Etiketler

1 Mart 2018 Perşembe

İzmir Gezisi – Kadın Müzesi , Kemeraltı Çarşısı, İnönü Müzesi , Etnografya ve Arkeoloji Müzesi , Saat Kulesi , Atatürk Evi , Kıbrıs Şehitleri Caddesi



Uzun zamandır İzmir gezisi yapmayı düşünüyorduk. İzmir’de kalsak mı yoksa günübirlik mi gitsek, nereleri gezsek diye düşünürken plan yapmaya karar verdik. Her zaman olduğu gibi seçenekler oluşturduk ve hangisinin bize uygun olacağını düşünüp seçeneklerimizin arasından seçim yaptık.
Öncelikle trenle gitmeye karar verdik. Hem tren yolculuğunu sevdiğimiz hem de yol parasının daha ucuz olduğu için tren ile İzmir yolculuğumuzu yaptık. Size kısaca neden treni tercih ettiğimizi söyleyecek olursam ; otobüs ile yolculuk 6-7 saat sürüyor ve bilet ücreti 65 tl , tren ile yolculuk ise 12 saat sürüyor bilet ücreti ise 30 tl. Saat olarak iki katı olsa da fiyat olarak da yarıya düşüyor. Tren saatlerininde bizim için çok uygun olduğunu göz önünde bulundurunca treni tercih ettik.

Hotel araştırmalarında ise merkezde olması istediğimiz en önemli kriterdi. Beğendiğimiz hotelleri araştırdığımızda bulunduğu mevkii olarak pek önerilmeyen bir yerdi. Bu yüzden günü birlik gitmeye karar verdik. Gezi sonunda ki düşüncemiz de iyi ki günübirlik yapmışız dedik. :)

Gezi günü geldi ve çattı. 16 Şubat akşamı 23:30 Eskişehir kalkışlı trenimize binip yola koyulduk. Tren yolculuğumuz çok rahat ve güzeldi. Bizim şansımıza ne yazık ki trenimiz bir buçuk saat rötar yaptı ve saat 13:00’da İzmir Basmane Gar’daydık. Geçirdiğimiz 13 saatin çoğunda uyuduk , bir kısmında kitap okuduk , bir kısmında camdan dışarısını izledik , bir kısmında müzik dinledik , sohbet ettik. Kafamızı dinlendirdiğimiz harika bir yolculuk oldu.

**Çalışma talimatı 1**
İzmir gezisi yazısına göre tren yolculuğu sırasında yapılan etkinliklerin hepsini sırala.
**Çalışma talimatı 2**
Kayıt satırlarında "right wrist: (533, 625, 3)" içeren satırdan "left ankle: (546, 671, -15)" içeren satıra kadar (bu satır da dahil) olan satırları yeniden yaz. Anahtar nokta koordinatlarındaki x, y ve derinlik değerlerinin her birine 113 ekle.

**Bu görevin verileri**
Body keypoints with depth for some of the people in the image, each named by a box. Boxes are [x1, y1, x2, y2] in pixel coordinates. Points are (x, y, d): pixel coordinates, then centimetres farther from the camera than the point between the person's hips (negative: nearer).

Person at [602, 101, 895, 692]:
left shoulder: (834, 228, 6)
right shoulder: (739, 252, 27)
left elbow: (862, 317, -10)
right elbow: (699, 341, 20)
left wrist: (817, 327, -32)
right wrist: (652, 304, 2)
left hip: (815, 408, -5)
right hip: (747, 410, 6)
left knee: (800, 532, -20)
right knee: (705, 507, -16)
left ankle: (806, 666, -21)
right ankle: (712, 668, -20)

---

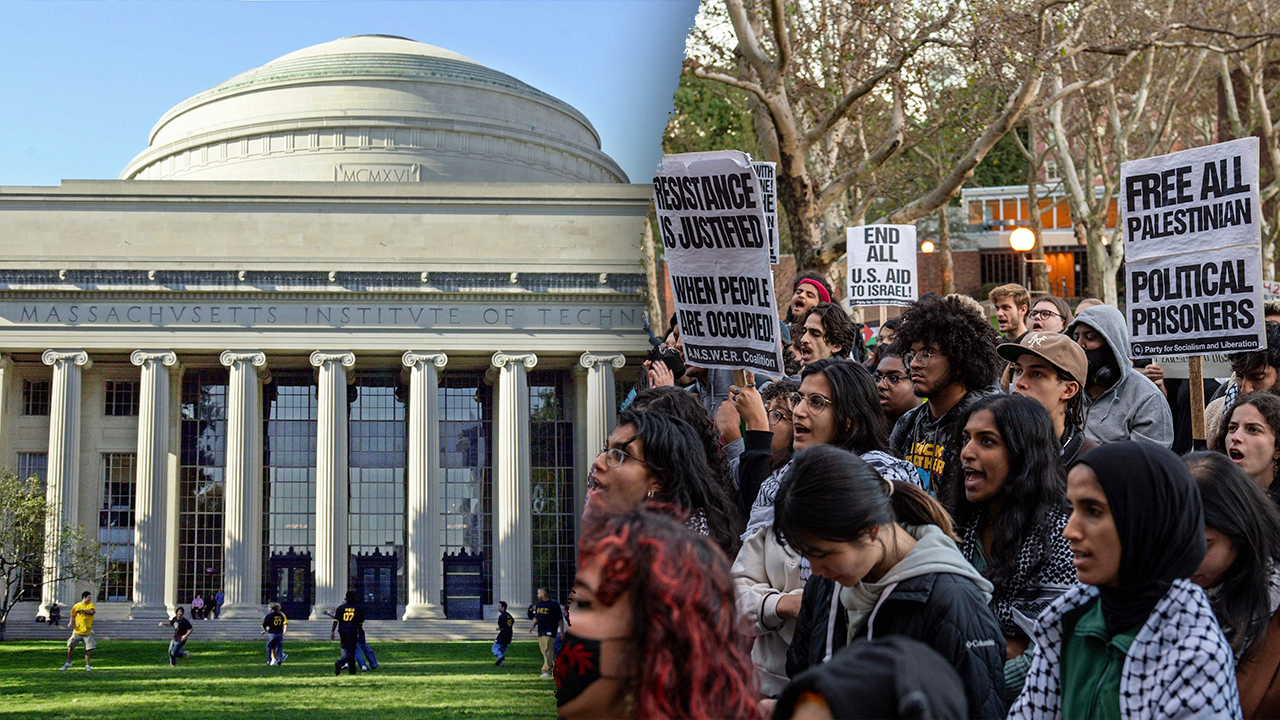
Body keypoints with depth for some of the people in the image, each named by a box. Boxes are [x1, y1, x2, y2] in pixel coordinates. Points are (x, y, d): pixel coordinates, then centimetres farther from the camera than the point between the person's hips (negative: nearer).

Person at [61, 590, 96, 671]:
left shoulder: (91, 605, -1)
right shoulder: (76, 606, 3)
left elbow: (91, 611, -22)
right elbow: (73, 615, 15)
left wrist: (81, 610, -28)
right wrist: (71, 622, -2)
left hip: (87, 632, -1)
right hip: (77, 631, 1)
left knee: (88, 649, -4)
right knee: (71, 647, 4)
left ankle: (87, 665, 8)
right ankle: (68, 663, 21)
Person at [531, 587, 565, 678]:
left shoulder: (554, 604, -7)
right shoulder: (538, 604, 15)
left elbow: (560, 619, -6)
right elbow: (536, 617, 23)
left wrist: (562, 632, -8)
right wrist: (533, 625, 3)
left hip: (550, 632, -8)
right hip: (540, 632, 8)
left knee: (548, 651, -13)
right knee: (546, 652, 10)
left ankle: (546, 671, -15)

**Beklenen yanıt 1**
- Uyudular
- Kitap okudular
- Camdan dışarısını izlediler
- Müzik dinlediler
- Sohbet ettiler

**Beklenen yanıt 2**
right wrist: (646, 738, 116)
left hip: (663, 745, 105)
right hip: (653, 745, 121)
left knee: (661, 764, 100)
right knee: (659, 765, 123)
left ankle: (659, 784, 98)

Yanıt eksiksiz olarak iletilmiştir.